Report every line in the data below that contains the word "value".

[Chart comprehension data]
Content starts
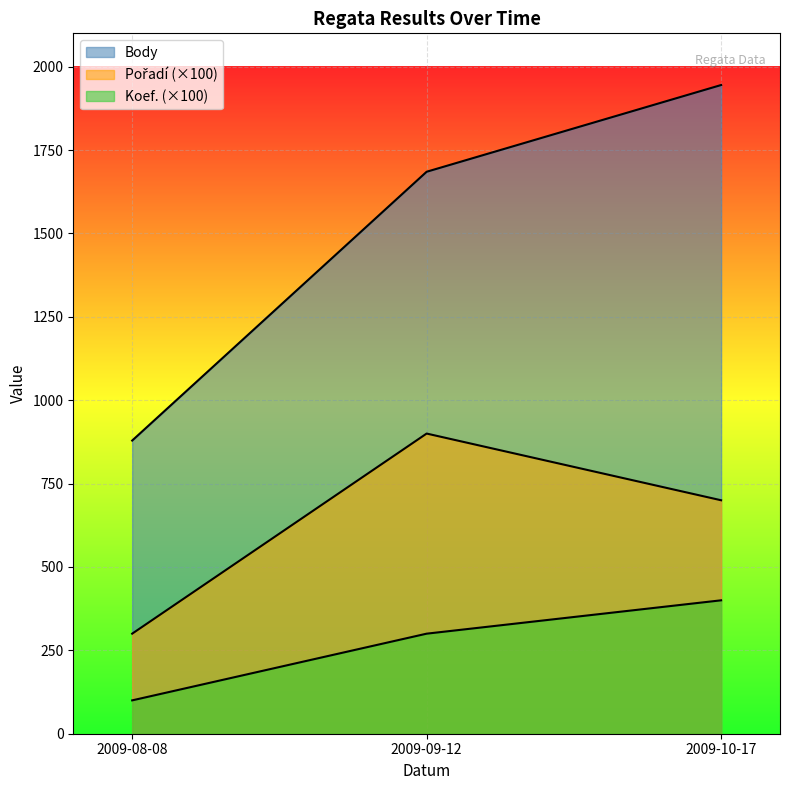

True or false: Body has a value of 2389 at 2009-09-12.

False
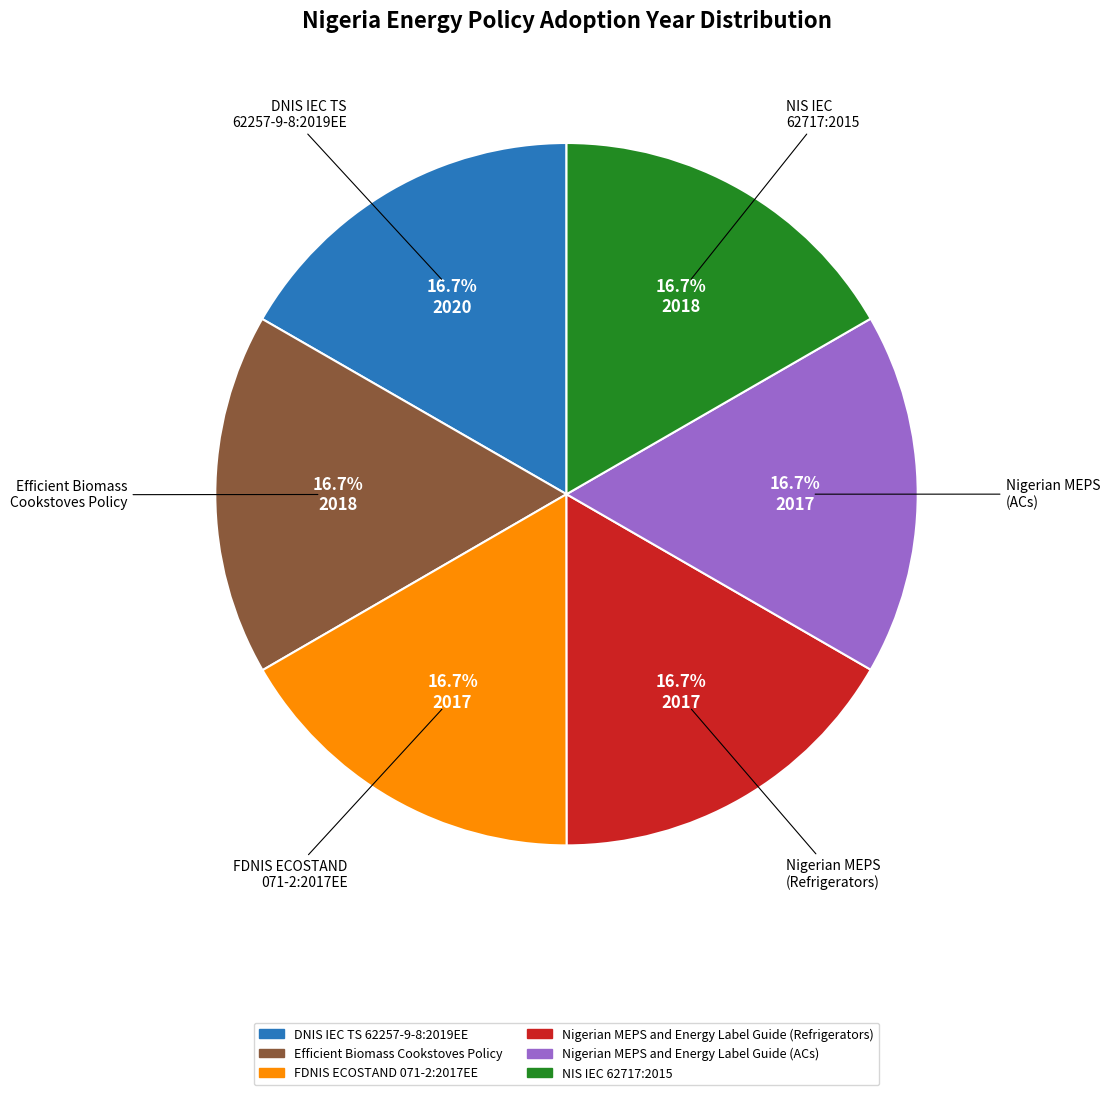

Is the sum of DNIS IEC TS 62257-9-8:2019EE and Nigerian MEPS and Energy Label Guide (ACs) greater than half?

No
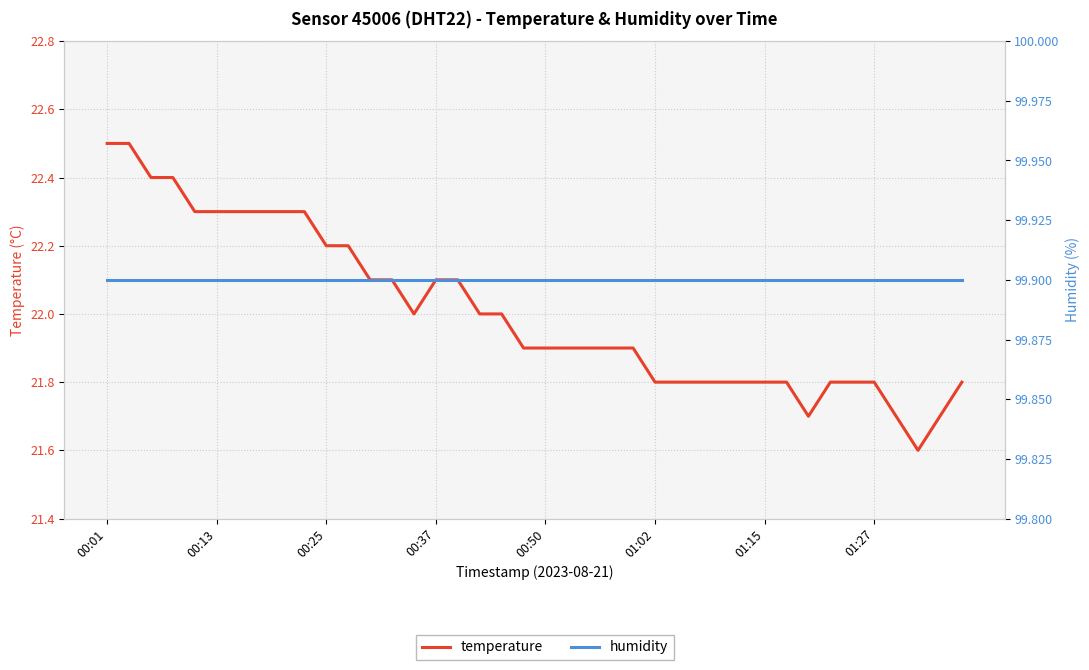

What is the lowest value of the temperature series?

21.6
Content ends
■ ANSWER TO THE PROBLEM ■
True or false: Body has a value of 2389 at 2009-09-12.
What is the lowest value of the temperature series?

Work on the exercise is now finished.